■ **What to work on**
A – Condense the paragraph beginning "The Kurmi community's protest demanding Scheduled Tribe" in the news report on the Kurmi protest into a short bulleted list that keeps its main facts.
B – Write the next few paragraphs of the news report on the Kurmi protest, picking up after its final sentence.

■ **Excerpt to read**
——————
Kurmi community’s Rail Roko protest demanding ST status continues

Community also demands inclusion of their language in the 8th Schedule of the Constitution; train services affected in Jharkhand, Odisha and West Bengal for second straight day

KurmiImage courtesy: PTI

The Kurmi community’s protest demanding Scheduled Tribe (ST) status continued on Wednesday in West Bengal. The protest that is being led by five different groups from Jangal Mahal representing interests of the Kurmi community began on Tuesday with thousands of people holding demonstrations in Purulia and West Midnapore in West Bengal blocking railway tracks.

Protests were also held in Odisha and Jharkhand. Apart from ST status, protesters are also demanding the inclusion of the Kurmali language in the Eighth Schedule of the Constitution.
——————
■ **Material**
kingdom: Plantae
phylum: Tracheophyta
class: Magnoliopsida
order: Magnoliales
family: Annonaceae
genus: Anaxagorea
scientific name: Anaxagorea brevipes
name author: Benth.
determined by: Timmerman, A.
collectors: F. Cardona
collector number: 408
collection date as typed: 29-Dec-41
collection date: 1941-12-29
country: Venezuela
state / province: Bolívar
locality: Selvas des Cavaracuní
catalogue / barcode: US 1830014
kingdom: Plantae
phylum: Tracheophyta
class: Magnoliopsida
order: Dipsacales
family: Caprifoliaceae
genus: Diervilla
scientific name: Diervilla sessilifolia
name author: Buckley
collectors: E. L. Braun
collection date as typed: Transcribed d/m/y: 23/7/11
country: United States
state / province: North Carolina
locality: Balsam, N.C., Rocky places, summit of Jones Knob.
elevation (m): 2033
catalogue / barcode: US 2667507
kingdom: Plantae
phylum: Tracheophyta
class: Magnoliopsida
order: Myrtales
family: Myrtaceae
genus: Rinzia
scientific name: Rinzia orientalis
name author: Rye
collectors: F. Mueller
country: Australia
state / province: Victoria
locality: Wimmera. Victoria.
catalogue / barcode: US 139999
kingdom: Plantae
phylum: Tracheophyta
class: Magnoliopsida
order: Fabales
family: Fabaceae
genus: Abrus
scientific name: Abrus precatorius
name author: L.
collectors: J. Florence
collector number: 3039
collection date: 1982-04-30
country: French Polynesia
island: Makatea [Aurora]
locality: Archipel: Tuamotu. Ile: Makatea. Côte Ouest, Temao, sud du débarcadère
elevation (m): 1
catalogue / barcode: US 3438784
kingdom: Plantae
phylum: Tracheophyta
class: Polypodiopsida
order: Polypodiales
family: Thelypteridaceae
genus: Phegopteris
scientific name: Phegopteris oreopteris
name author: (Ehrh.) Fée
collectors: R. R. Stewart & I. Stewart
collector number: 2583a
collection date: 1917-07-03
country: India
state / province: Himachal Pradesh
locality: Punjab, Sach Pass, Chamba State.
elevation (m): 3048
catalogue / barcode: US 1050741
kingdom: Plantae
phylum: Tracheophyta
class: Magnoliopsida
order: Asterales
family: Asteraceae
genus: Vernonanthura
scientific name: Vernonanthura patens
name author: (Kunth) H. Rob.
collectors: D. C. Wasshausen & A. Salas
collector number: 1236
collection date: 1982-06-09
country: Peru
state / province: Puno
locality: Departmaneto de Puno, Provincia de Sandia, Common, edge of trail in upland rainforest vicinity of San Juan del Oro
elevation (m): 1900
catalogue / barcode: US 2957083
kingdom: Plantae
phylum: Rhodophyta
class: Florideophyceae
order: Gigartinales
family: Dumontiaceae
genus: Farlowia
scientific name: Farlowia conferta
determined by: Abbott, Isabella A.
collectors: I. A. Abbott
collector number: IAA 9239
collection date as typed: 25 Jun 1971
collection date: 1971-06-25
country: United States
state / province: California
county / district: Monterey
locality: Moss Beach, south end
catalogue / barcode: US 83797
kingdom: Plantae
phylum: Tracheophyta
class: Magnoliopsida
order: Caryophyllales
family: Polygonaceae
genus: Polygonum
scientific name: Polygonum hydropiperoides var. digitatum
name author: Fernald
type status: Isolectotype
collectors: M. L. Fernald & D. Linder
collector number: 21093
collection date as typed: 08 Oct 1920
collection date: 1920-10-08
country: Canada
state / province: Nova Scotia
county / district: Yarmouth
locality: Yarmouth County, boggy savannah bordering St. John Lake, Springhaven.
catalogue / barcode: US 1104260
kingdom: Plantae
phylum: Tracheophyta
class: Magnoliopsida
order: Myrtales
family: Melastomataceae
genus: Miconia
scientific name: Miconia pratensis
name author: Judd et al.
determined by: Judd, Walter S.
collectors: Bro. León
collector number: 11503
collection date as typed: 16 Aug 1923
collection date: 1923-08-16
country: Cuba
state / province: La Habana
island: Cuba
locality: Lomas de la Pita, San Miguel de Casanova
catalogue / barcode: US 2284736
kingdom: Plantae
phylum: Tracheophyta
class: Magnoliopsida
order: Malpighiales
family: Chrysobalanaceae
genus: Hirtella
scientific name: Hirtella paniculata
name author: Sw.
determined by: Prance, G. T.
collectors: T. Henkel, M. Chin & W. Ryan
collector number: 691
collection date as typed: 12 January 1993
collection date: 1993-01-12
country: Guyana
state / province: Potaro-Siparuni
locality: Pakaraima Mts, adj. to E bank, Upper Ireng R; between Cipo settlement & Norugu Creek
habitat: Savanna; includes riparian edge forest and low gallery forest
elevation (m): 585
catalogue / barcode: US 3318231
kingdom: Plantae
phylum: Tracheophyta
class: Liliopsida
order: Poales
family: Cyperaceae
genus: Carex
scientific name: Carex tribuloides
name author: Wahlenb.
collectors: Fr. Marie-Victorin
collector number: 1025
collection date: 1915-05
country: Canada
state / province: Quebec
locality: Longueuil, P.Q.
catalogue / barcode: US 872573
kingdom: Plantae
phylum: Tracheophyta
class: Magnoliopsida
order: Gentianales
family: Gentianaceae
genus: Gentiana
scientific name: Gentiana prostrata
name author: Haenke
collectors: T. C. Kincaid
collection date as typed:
——————
■ **Responses in order**
A –
- The Kurmi community's protest for Scheduled Tribe (ST) status continued on Wednesday in West Bengal.
- Five groups from Jangal Mahal representing the community are leading it.
- It began on Tuesday, when thousands of people demonstrated in Purulia and West Midnapore and blocked railway tracks.

B –
Kurmis are traditionally a community of tillers spread across the Gangetic Plains, and in West Bengal, they form a significant chunk of voters in at least 35 Assembly constituencies in the Jangal Mahal area spread across the districts of Bankura, Purulia, Jhargram and Midnapore.

At present the community has been included in the Other Backward Classes (OBC) list, but members want the ST status that the community held till 1931 before India gained independence. They were subsequently excluded from the list for unknown reasons.

Rajesh Mahata, the West Bengal committee president of the Kurmi Samaj organization, told The Telegraph, “We were supposed to have been designated as the ST shortly after Independence, but that has never happened. We demand that our community and language are given their due.”

In a joint statement, Jharkhand Kurmi Vikas Morcha central president Sheetal Ohdar and spokesperson Om Prakash Mahto, said that the agitation would continue till the community’s demands were met. Odhar told TT, “Unless the central government announces to include Kurmi in the ST list, we will continue our agitation. If the government does not take a decision on this soon, the political parties may have to bear the brunt of it in the upcoming Lok Sabha elections.”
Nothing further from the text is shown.